L’expert BRIDGE Markus Pausch, qui a collaboré avec la Ville de Malines à la mise en œuvre de l’Action 5, a souligné que la polarisation est nocive pour nos sociétés et nos démocraties et que la cohésion sociale est essentielle pour prévenir les dommages qu’elle cause. La Pyramides de Prévention intègre la relation d’interdépendance entre la cohésion sociale, la polarisation et la sécurité urbaine : cela en fait un outil important, bien qu’il doive encore être plus développé et affiné.
Agir à l’échelle locale : les approches de villes partenaires de BRIDGE
Toutes les collectivités partenaires de BRIDGE ont souligné l’importance d’agir localement à la fois sur le court et le long terme face à la polarisation. Dans le projet BRIDGE, les villes partenaires ont adopté des approches différentes pour leur activité pilote, qui était fondée sur le résultat de leur audit local de polarisation. Plusieurs partenaires ont souligné qu’il est important de constamment évaluer et surveiller la polarisation (par exemple avec des enquêtes ciblées, des sessions de dialogue ou encore une recherche avancée).

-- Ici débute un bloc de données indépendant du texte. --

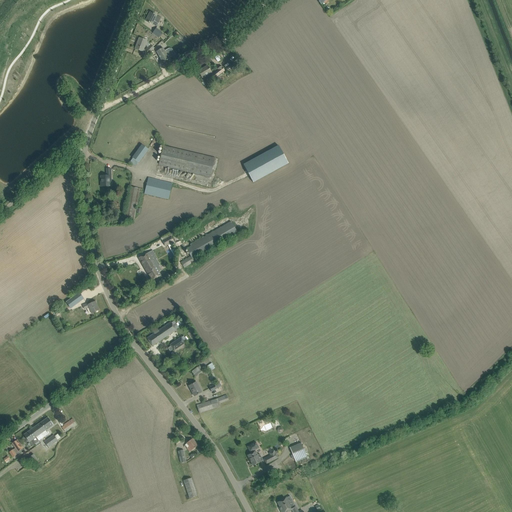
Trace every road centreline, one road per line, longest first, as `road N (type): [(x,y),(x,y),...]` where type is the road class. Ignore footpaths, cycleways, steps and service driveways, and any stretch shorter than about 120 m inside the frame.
road 1 (unclassified): [(134,345),(95,262),(84,145)]
road 2 (track): [(98,111),(223,41),(272,0)]
road 3 (unclassified): [(249,511),(220,456),(134,345)]
road 4 (unclassified): [(0,440),(134,345)]
road 5 (unclassified): [(84,145),(141,0)]
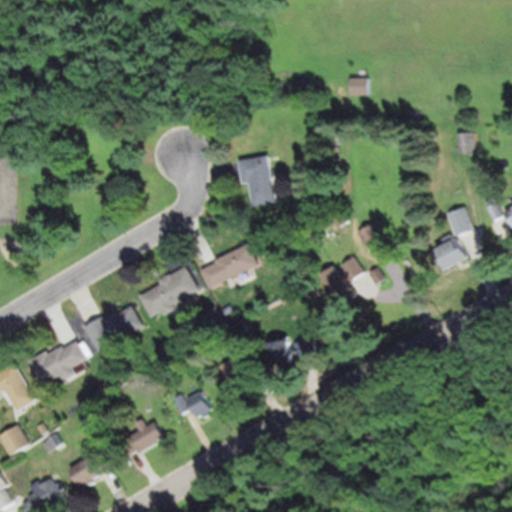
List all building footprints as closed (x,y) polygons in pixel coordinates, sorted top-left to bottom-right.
[(265,72),(263,59),(271,58),(273,71),(265,72)] [(355,94),(374,94),(374,77),(355,77),(355,94)] [(474,151),(469,152),(463,152),(461,132),(479,131),(480,151),(474,151)] [(246,175),(243,161),(243,158),(273,153),(276,168),(278,168),(280,176),(277,176),(281,201),(258,205),(254,181),(247,182),(246,175)] [(508,215),(499,220),(498,218),(489,200),(499,195),(509,215),(508,215)] [(478,227),(478,228),(463,234),(461,235),(452,212),(470,205),(477,224),(478,227)] [(348,224),(343,229),(332,217),(343,207),(353,219),(352,220),(348,224)] [(386,232),(388,236),(381,242),(373,247),(362,231),(378,221),(386,232)] [(449,269),(438,250),(450,243),(447,238),(456,233),(459,239),(463,237),(473,256),(449,269)] [(208,267),(220,261),(221,261),(220,258),(254,242),(264,263),(215,287),(206,268),(208,267)] [(356,279),(356,278),(351,282),(355,288),(357,286),(362,293),(345,304),(325,274),(339,264),(346,273),(350,270),(346,264),(359,255),(370,270),(370,271),(357,280),(356,279)] [(169,276),(175,272),(176,274),(191,265),(203,285),(204,288),(178,303),(181,307),(170,314),(168,309),(157,316),(145,296),(166,283),(164,279),(169,276)] [(382,283),(374,272),(378,269),(383,266),(391,277),(382,283)] [(105,316),(108,314),(110,318),(123,311),(123,312),(137,304),(149,324),(104,350),(90,325),(105,316)] [(285,368),(285,363),(277,364),(274,341),(284,340),(283,336),(291,335),(292,338),(294,338),(298,366),(285,368)] [(63,347),(68,344),(69,347),(79,340),(82,339),(93,357),(77,366),(81,373),(70,380),(65,373),(49,383),(34,360),(51,349),(53,353),(63,347)] [(317,354),(318,357),(301,359),(301,358),(300,356),(298,341),(315,339),(317,354)] [(250,384),(245,387),(246,388),(246,389),(242,391),(241,389),(234,392),(228,380),(231,379),(225,365),(256,349),(266,368),(265,369),(248,378),(251,384),(250,384)] [(0,373),(3,372),(1,368),(6,365),(9,369),(21,362),(42,399),(23,410),(11,389),(6,391),(8,394),(0,398),(0,373)] [(107,394),(101,386),(108,381),(113,390),(107,394)] [(174,395),(171,388),(177,386),(180,392),(174,395)] [(209,417),(207,414),(203,416),(192,398),(206,390),(217,408),(212,411),(214,414),(209,417)] [(193,406),(195,409),(187,413),(177,397),(186,392),(193,406)] [(143,449),(132,455),(124,441),(144,429),(140,422),(148,417),(152,424),(160,420),(169,435),(162,440),(163,441),(145,451),(143,448),(143,449)] [(15,454),(4,434),(23,423),(35,443),(15,454)] [(53,451),(47,441),(62,432),(68,442),(53,451)] [(102,460),(100,456),(109,450),(114,458),(111,459),(105,464),(102,460)] [(85,486),(75,467),(93,456),(104,475),(99,477),(101,480),(94,484),(92,482),(85,486)] [(0,491),(0,472),(5,470),(12,484),(0,491)] [(34,511),(29,503),(36,499),(34,496),(40,492),(35,484),(44,479),(47,483),(57,477),(60,483),(64,480),(68,487),(64,489),(69,497),(53,506),(51,503),(43,508),(45,511),(34,511)] [(19,500),(20,501),(8,508),(6,509),(0,499),(0,494),(12,488),(19,500)]
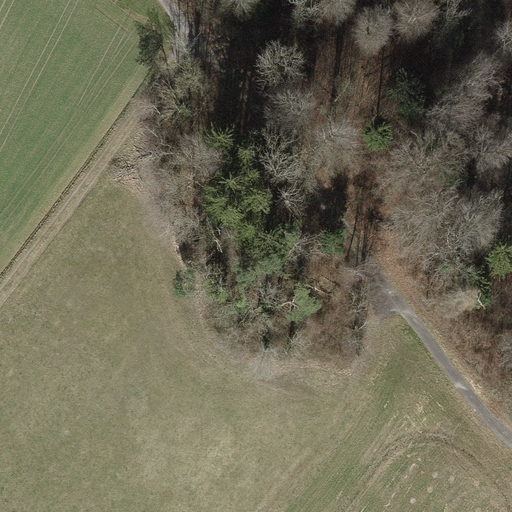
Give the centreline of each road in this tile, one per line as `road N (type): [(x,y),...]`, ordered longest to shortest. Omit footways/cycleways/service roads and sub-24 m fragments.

Nombre d’entre eux ont aussi remarqué que toute stratégie durable face à la polarisation demande d’établir une relation de confiance entre les citoyens et leur autorité locale ou régionale et la création d’environnements propices au dialogue ouvert.

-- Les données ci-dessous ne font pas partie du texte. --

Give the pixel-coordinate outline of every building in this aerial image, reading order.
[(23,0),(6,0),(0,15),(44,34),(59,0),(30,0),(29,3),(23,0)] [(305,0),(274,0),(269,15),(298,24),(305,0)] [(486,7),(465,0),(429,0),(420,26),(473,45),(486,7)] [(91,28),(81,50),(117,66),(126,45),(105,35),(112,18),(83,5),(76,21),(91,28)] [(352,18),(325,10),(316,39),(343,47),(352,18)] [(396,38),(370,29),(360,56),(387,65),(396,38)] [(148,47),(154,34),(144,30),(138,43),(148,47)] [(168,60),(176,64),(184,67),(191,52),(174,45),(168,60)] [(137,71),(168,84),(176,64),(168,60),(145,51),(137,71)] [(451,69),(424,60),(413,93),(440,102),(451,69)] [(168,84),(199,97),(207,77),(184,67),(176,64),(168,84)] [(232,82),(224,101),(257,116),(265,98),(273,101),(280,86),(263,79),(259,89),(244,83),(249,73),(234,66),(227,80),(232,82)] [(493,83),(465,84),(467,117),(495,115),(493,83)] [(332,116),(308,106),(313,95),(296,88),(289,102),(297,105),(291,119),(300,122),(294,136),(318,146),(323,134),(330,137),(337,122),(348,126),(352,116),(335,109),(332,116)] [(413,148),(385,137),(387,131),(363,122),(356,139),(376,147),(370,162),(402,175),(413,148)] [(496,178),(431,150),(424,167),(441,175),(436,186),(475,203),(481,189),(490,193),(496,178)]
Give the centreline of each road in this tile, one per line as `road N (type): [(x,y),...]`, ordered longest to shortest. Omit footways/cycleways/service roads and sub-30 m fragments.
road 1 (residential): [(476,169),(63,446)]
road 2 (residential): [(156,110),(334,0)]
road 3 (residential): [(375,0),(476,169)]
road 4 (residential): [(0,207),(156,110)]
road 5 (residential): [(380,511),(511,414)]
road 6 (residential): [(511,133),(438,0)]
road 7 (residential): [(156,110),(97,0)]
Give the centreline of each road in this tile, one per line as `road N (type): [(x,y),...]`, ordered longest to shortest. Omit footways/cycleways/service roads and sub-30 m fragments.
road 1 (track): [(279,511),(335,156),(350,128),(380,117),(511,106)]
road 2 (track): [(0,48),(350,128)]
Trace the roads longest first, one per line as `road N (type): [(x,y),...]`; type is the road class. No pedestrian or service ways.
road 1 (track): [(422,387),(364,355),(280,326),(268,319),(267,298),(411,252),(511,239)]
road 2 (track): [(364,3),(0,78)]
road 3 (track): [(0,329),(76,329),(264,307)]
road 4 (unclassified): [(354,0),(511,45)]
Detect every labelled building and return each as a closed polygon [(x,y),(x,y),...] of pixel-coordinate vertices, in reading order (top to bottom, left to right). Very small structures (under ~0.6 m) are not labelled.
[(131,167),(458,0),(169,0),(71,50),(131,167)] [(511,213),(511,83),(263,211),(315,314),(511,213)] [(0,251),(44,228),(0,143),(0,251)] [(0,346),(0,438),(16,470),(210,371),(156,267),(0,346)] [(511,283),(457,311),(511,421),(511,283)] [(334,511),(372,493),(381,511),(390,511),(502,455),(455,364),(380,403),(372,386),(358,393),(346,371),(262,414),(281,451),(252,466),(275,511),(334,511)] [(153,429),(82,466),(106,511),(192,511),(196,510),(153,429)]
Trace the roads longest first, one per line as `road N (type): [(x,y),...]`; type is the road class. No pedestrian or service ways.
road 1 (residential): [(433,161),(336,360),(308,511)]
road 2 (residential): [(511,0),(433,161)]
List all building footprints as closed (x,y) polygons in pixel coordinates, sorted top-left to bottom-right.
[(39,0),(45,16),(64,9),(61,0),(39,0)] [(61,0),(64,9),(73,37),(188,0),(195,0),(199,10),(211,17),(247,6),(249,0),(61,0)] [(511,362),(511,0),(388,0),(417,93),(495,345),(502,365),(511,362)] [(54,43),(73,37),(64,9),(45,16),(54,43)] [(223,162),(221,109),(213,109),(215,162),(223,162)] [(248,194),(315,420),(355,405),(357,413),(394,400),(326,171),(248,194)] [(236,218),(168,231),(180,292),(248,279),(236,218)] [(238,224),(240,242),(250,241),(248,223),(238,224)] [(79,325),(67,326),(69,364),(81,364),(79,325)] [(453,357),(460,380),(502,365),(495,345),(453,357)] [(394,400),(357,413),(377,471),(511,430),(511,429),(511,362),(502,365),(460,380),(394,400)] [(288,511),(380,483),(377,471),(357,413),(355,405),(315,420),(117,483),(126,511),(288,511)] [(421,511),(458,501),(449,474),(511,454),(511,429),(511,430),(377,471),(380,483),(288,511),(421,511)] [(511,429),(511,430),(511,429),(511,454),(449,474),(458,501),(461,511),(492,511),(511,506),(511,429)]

> Nous invitons toutes les collectivités intéressées à découvrir davantage de recommandations et d’enseignements de BRIDGE dans la publication finale du projet. Il s’agit d’un guide qui sera bientôt disponible en français et en anglais.
> Les résultats du projet BRIDGE seront présentés et discutés à la conférence internationale Sécurité Démocratie et Villes à Nice (20-22 octobre)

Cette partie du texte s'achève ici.